Great news on this lovely Sunday afternoon folks! As I sit here and swill down the last of my cold brewed iced coffee and listening to a very smooth Chet Baker Pandora station with my ear buds wedged in deep, I can't help but keep reflecting on the very sexy kiln load we emptied out this morning. We had a solid firing, a good salting , and a nice slow cooled reduction thanks to our visiting faculty member and sausage grilling compadre Justin Lambert. (Justin's haul below with some of my own and students' in the back ground.)
The down firing created fantastic, almost metallic like sheens on the shinos as well as satin smooth surfaces. Needless to say everybody was very pleased. All the students involved had some real beauties come out of the firing and I was especially stoked with several of my pieces. I was hoping to snap a few pics of the students work but I guess that will have to happen later because they all scarfed up their work and squirreled it away. Some was bound for the craft fair happening down in one of the parks here in Chautauqua and some was just squirreled away.Pictured above are John Moses Girdler from Maryville College in Tenn., Justin Lambert, Tim Peters from Alfred, Dan Kuhn, and our other visiting ceramic faculty, Neil Forrest all unloading and inspecting the booty(that doesn't sound right)... Anyways, I traded for a great tumbler from Dan and a mug and bottle from Justin...I will post those images down the line. Anyways again, here are images from the unloading and then some of my pieces from the firing too.
I will post again before I leave the bubble, I am still planning to fire at least one more cone 10 reduction in the Blaauw.
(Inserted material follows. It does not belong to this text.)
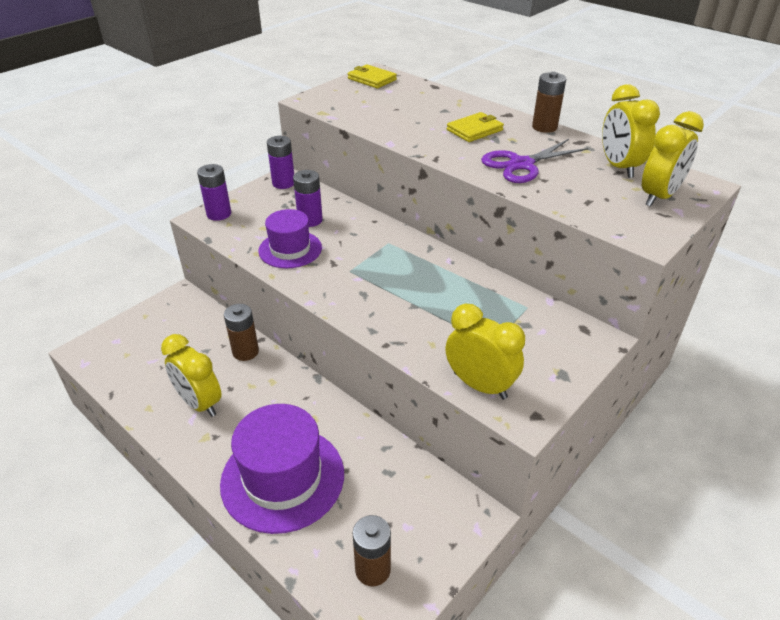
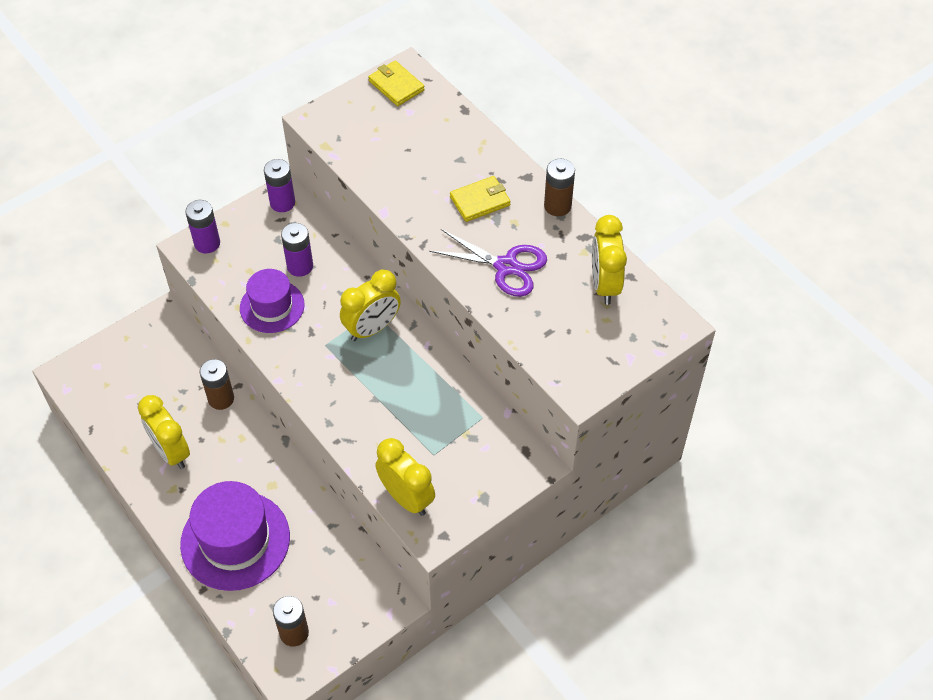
camera: 10 degrees right, 15 degrees up
purple scissors [481,139,589,183] -> purple scissors turned 135 degrees counterclockwise [429,229,547,297]
yellow clock [642,111,704,207] -> yellow clock moved to [340,269,401,341]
That baby blue celedon that Dan whipped up is way to seductive not too try and get at least a half a kiln full. Good night and good luck.

Saturday, August 7, 2010

So close now...

We are planning to un-brick the salt kiln tomorrow. Like kids before Christmas morning, we are all anxious to see if we got what we wanted. Me, Dan Kuhn, Justin Lambert, and the 5 resident students that are with us here in the Chautauqua bubble loaded it on Wednesday afternoon. Dan then candled it until 3 am, woke up, and started giving her a little more gas. We started putting a little more than 10 pounds of salt in around 10-ish Thursday night. After salting for a while Justin then began a reduction cooling until he finally shut off everything around 3:30 am. Here are a few shots of the firing complete with our sweet salt shovel made by the sculptor Lee Tribe back in 2008. I will post shots of the opening and the work very soon! In the images below: Marissa Pullins from Maryville College in Tenn. gets the smores going(very important while firing)...John Moses Girdler(also from Maryville shovels in a snoot full of salt while Dan pulls the plugs...Miranda Ott(completing the Maryville holy trinity) loads me up for more salty fun.

On another note, this Monday marks the final week of our art school summer season...it felt like it went by so fast and it felt like it went by so slow...all at the same time. Soon enough I will be back sitting on my deck, cooking out, and wrangling in the pumpkins from my garden.